- **Problem statement**:
An exact reproduction of the entries is needed. Keep all pictures out of it.

------------------------------

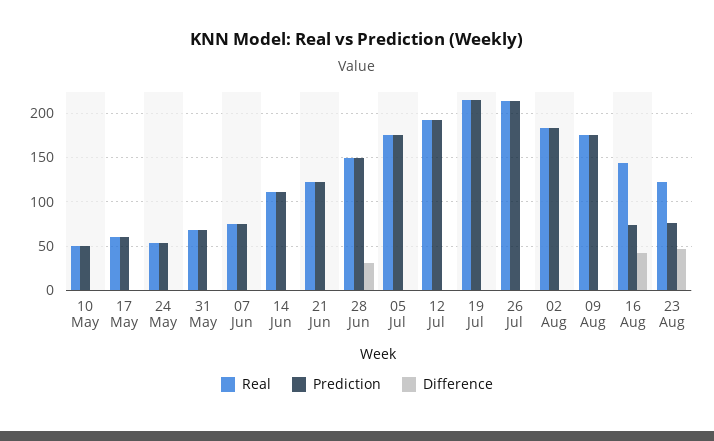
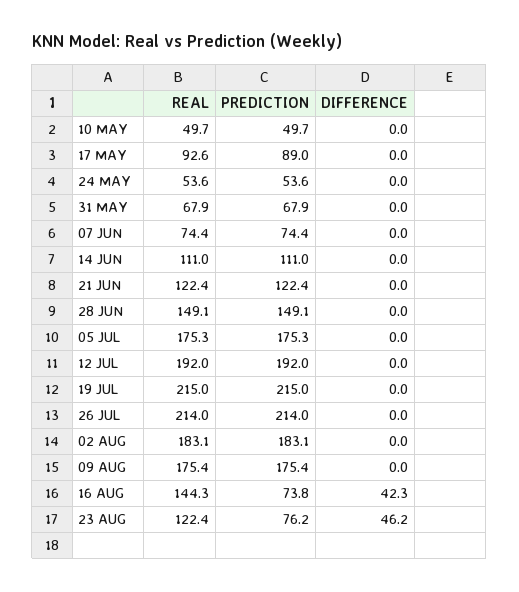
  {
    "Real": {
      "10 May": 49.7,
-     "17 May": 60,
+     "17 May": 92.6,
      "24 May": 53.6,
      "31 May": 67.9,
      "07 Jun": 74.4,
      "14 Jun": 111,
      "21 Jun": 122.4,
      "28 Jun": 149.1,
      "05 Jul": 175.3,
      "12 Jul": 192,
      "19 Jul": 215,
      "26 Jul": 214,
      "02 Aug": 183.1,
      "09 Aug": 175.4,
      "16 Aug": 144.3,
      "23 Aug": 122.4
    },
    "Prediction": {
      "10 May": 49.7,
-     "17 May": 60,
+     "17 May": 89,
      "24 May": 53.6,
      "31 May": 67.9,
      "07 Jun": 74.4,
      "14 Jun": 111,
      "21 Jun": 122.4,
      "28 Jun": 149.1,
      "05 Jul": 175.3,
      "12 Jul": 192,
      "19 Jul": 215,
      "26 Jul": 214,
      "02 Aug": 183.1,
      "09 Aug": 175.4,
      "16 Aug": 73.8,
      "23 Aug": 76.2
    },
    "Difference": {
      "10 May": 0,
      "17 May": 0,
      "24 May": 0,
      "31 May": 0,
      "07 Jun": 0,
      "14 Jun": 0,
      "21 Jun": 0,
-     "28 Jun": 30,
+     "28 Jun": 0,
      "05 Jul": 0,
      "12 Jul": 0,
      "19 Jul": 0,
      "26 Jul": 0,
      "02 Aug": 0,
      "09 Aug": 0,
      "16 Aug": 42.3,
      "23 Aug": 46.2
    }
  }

------------------------------

- **Task response**:
  {
    "Real": {
      "10 May": 49.7,
-     "17 May": 60,
+     "17 May": 92.6,
      "24 May": 53.6,
      "31 May": 67.9,
      "07 Jun": 74.4,
      "14 Jun": 111,
      "21 Jun": 122.4,
      "28 Jun": 149.1,
      "05 Jul": 175.3,
      "12 Jul": 192,
      "19 Jul": 215,
      "26 Jul": 214,
      "02 Aug": 183.1,
      "09 Aug": 175.4,
      "16 Aug": 144.3,
      "23 Aug": 122.4
    },
    "Prediction": {
      "10 May": 49.7,
-     "17 May": 60,
+     "17 May": 89,
      "24 May": 53.6,
      "31 May": 67.9,
      "07 Jun": 74.4,
      "14 Jun": 111,
      "21 Jun": 122.4,
      "28 Jun": 149.1,
      "05 Jul": 175.3,
      "12 Jul": 192,
      "19 Jul": 215,
      "26 Jul": 214,
      "02 Aug": 183.1,
      "09 Aug": 175.4,
      "16 Aug": 73.8,
      "23 Aug": 76.2
    },
    "Difference": {
      "10 May": 0,
      "17 May": 0,
      "24 May": 0,
      "31 May": 0,
      "07 Jun": 0,
      "14 Jun": 0,
      "21 Jun": 0,
-     "28 Jun": 30,
+     "28 Jun": 0,
      "05 Jul": 0,
      "12 Jul": 0,
      "19 Jul": 0,
      "26 Jul": 0,
      "02 Aug": 0,
      "09 Aug": 0,
      "16 Aug": 42.3,
      "23 Aug": 46.2
    }
  }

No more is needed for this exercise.